[Extract]

Dear DFP API Support,
I would like to know the size of HTTP request that will trigger HTTP 413 error. We often receive this error when attempting to bulk update our large line items, and the recommended approach of DFP to deal with this is inefficient, which I will demonstrate below using the results of some tests I ran yesterday.
Initially, I attempted to update 5000 big line items using a chunk size of 150, which is around 1/3 the chunksize that works fine for normal-sized line items (500 items)
The majority of these requests generated HTTP 413 and were cut in 3 pieces and resubmitted. Some of the 50 item chunks also triggered HTTP 413 and needed to be split. This initial attempt using 150 as the starting size, was on schedule to take 4.5 hours to complete, due to all the retries, and phantom concurrent_mod errors.
(side note: it seems this kind of big request may trigger a DFP bug where concurrency_modification error is incorrectly returned after an excessively long wait period. I sent another note about this)

[/Extract]

## Exercise requirements
A) In the DFP API support message, how many line items per chunk did the initial attempt to update 5000 big line items use?
B) Write the next part of the DFP API support message, starting right after the parenthetical side note.

[Extracted data]

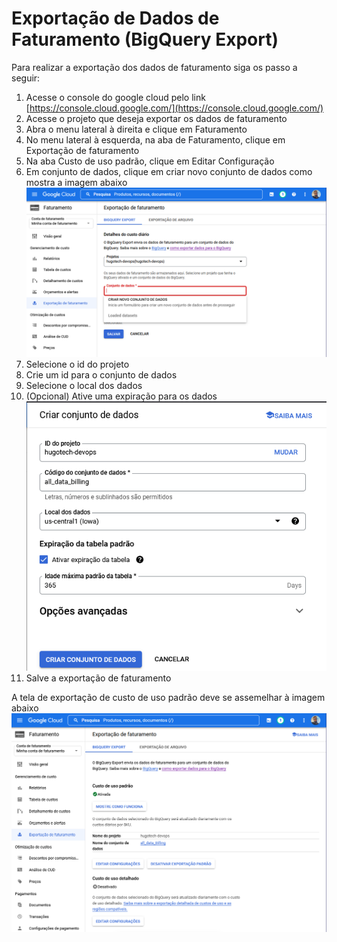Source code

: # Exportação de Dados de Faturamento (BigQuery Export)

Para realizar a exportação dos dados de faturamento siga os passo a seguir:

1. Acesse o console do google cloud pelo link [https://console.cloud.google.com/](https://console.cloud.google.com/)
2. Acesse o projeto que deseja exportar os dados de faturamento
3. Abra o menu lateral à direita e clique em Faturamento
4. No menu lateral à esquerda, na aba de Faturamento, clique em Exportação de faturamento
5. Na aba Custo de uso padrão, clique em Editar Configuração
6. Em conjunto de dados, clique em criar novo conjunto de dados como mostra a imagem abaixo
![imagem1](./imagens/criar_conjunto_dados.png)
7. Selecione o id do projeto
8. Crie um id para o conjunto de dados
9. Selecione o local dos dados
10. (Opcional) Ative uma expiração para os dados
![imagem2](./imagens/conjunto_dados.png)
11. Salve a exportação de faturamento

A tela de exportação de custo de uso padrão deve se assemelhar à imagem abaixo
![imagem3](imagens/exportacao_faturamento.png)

[/Extracted data]
[Extracted data]

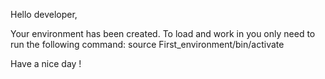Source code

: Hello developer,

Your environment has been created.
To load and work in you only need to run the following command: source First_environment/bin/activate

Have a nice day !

[/Extracted data]

## Task results
A) 150

B)
After trying initial chunksize of 150, I reduced it to 50. Some of these requests also generated HTTP 413 and needed still to be broken down smaller still. This completed in 1h 24 min
After that, I reduced the size to 10. This completed in 68 min without any HTTP 413.
So as you can see the request size matters a lot when updating
items. But if I just program the
chunksize of 10 items, I’m penalizing users most of the time, because the
majority of our line items are not that large to require that. If I start with a bigger size, like 150 (let
alone something bigger which actually is fine the majority of the time), then
when large items do come through, the retries make it end up taking over 4 times longer to
update them.
I know DFP is always trying to improve user experience and make the system easier to work with, so I was thinking it would be incredibly useful if you determined the HTTP request size limit from your Frontend network team and publicized it on your “Systems Maximums and Limits” page: https://support.google.com/dfp_premium/answer/1628457?hl=en
With this information, we could measure out exactly the right number of line
items per request without generating HTTP 413, and always perform our updates in the quickest possible amount of time.
Thanks!!!!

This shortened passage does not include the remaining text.